Mari kita ambil isu krusial mengenai pertanian. Sserikat-serikat yang tergabung dalam International Union of Foodworkers setuju dengan Via Campesian – semua gerakan tani internasional di mana tergabung pula Gerakan Petani tak Bertanah Brazil (MST) dan Jose Bove’s Confederation Paysanne – bahwa jaminan keamananpangan tidak dapat tercapai tanpa kedaulatan untuk menentukan kebijakan pangan; yakni hak rakyat untuk menentukan dan mengendalikan kebijakan pertanian dan pangannya sendiri, mendahulukan produksi dan konsumsi lokal dan regional ketimbang untuk eksport.

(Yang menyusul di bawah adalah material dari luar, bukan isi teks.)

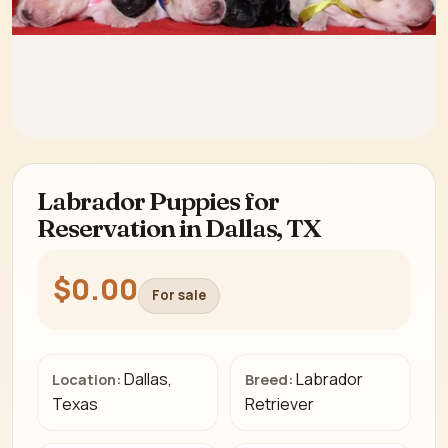
Labrador Puppies for
Reservation in Dallas, TX
$0.00
For sale
Dallas,
Labrador
Location:
Breed:
Texas
Retriever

Karena hal ini tidak bersesuaian dengan konsep pasar bebas pertanian global, mereka menuntut “keluarkan pertanian dari WTO!” Namun suara dari pabrik-pabrik dan sawah-ladang ini jelas belum sampai ke markas-markas ICFTU, Konfederasi Serikat Buruh Eropa, bahkan juga Oxfam. Mereka menuntut agar negeri berkembang mendapatkan peningkatan akses pasar ke negeri-negeri industri maju, agar negeri berkembang dapat membiayai upayanya keluar dari kemiskinan. Menurut mereka tidak ada kontradiksi antara perlindungant erhadap petani kecil dan dorongan untuk meningkatkan eksport pertanian dari negeri berkembang.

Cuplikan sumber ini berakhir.